┌─ Texto
La «novela» empieza en el verano de 1994. Y digo novela, porque, aunque Homo antecessor no es un texto de ficción, el lector tiene, desde la primera página, la sensación de estar leyendo una historia de detectives mezclada con otra de aventuras, una historia protagonizada por una banda de científicos que responde nada menos que al nombre de «Brigada Caimán». En las trescientas páginas que ocupa del volumen, hay de todo. Suspense, emoción, intriga, broncas, amistad, camaradería, alguna que otra puñalada trapera de la que los héroes salen heridos pero triunfantes, sacrificio, buenos ratos, más de cuatro sustos y conflicto, mucho conflicto, como es de rigor en todo best seller.

La novela, decía, empieza en 1994. Y si el arranque de toda obra delata inevitablemente la intención de su autor (o autores, en este caso), la primera línea de «antecessor», nos ofrece muchas pistas:

La mañana amaneció soleada e invitaba al optimismo.

Invitaba al optimismo. Si tuviera que resumir en una sola frase el sentido de este libro, me limitaría a citar ese fragmento. Y no es poco mérito. No hay tantas obras (ni tantas mañanas) que inviten al optimismo y menos cuando se trata de la vida real y menos, cuando la mañana en cuestión transcurre en Burgos, península Ibérica, hace ahora ya 30 años. A mediados de los 90, España todavía estaba en la prehistoria (el juego de palabras es intencionado) en lo que a la Ciencia se refiere. Aunque el país había avanzado mucho la investigación en muchas disciplinas era todavía una rareza, los profesores universitarios se limitaban a dar sus clases, la financiación era escasa y nuestra situación periférica nos condenaba a ser los primos pobres de Europa. Este cronista, por la época, trabajaba en el Laboratorio Europeo de Física de Partículas (CERN) y la sola idea de volver a hollar suelo patrio (a no ser en vacaciones) me horrorizaba. Investigar en física de partículas en España se me antojaba misión imposible.
└─
┌─ Material guardado
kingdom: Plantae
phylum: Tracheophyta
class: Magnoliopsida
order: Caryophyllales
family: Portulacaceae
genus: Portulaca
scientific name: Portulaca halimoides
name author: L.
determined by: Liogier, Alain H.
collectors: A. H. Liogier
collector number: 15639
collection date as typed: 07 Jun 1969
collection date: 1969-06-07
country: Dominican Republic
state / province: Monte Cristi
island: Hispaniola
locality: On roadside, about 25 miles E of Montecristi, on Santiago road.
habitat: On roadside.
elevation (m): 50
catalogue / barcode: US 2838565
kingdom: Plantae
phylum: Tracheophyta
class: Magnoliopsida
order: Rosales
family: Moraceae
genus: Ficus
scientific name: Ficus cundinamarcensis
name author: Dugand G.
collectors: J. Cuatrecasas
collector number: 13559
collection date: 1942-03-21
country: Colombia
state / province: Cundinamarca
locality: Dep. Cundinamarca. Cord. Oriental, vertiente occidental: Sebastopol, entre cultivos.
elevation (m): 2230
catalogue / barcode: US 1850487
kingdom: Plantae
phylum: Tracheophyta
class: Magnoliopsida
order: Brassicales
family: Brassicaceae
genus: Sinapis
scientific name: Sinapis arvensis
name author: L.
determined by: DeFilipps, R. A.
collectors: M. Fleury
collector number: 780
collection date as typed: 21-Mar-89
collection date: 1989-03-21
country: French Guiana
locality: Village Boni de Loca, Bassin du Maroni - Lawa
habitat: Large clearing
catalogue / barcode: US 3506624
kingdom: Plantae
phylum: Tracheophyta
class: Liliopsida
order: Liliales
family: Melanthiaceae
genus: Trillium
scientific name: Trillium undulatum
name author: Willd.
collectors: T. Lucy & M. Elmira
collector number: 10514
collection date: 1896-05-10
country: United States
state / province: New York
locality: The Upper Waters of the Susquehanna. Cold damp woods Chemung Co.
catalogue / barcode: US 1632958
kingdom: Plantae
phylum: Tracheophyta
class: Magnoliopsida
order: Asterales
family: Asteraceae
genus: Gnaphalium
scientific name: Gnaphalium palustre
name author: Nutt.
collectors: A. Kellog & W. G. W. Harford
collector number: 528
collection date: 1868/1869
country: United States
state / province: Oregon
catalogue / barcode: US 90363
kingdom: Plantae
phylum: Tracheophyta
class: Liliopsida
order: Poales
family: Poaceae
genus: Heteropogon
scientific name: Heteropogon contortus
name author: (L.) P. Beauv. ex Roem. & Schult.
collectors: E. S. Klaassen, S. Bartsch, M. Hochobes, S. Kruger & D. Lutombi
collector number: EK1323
└─
[Enunciado 1] ¿Cómo se traduce al inglés esta oración del texto sobre Homo antecessor: «Investigar en física de partículas en España se me antojaba misión imposible.»?
[Enunciado 2] ¿Puedes seguir escribiendo el texto sobre Homo antecessor a partir de su última oración?

[Resultado 1] Doing research in particle physics in Spain struck me as a mission impossible.

[Resultado 2]
Y pese a ello, en física de partículas los investigadores españoles tenían el salvavidas del CERN, que permitía contar con unos magros fondos y la posibilidad de integrarse en colaboraciones internacionales. Investigar en paleoantropología, en cambio, era otra cosa. Los recursos eran casi de chiste y las campañas se realizaban a base de buena voluntad, imaginación y espíritu aventurero. Los «protas» de esta novela no llegaron a mendigar unas pesetas de crowfunding frente a la catedral de Burgos ni a dormir à la belle étoile, pero les faltó poco para ambas cosas. Su base de operaciones no era un hotel de cinco estrellas, desde luego, sino una residencia juvenil (Gil de Siloé) que la «Brigada Caimán» ocupaba felizmente, ya que al menos allí tenían derecho a una habitación con los mismos lujos que una celda monacal (lo cual suponía un avance con respecto a los años anteriores, donde se dormía en colchones alineados en el suelo, en una nave industrial). En cuanto al transporte, nuestros atrevidos investigadores disponían de cacharros varios, entre los cuales se contaba el «Halcón milenario», un jeep desvencijado, propiedad de Eudald Carbonell, uno de los dos autores del libro.

Estamos en la Sierra de Burgos, en concreto en los yacimientos de las cuevas conocidas como a Gran Dolina y la Galería. La «Brigada Caimán» acaba de montar la logística para las excavaciones del mes de julio (en Burgos hace frío y la temporada es corta, se excava durante los meses veraniegos y poco más). Se llaman así en memoria de cierta anécdota que caracteriza bastante bien a nuestros personajes. En 1978, durante unas excavaciones en el yacimiento de Sota Palau, una tormenta de verano amenazó con anegar la excavación. Para evitar el desastre, los excavadores se tumbaron en el suelo, formando una barrera que desvió el agua y de paso les dejó embarrados (como buenos caimanes) hasta las cejas.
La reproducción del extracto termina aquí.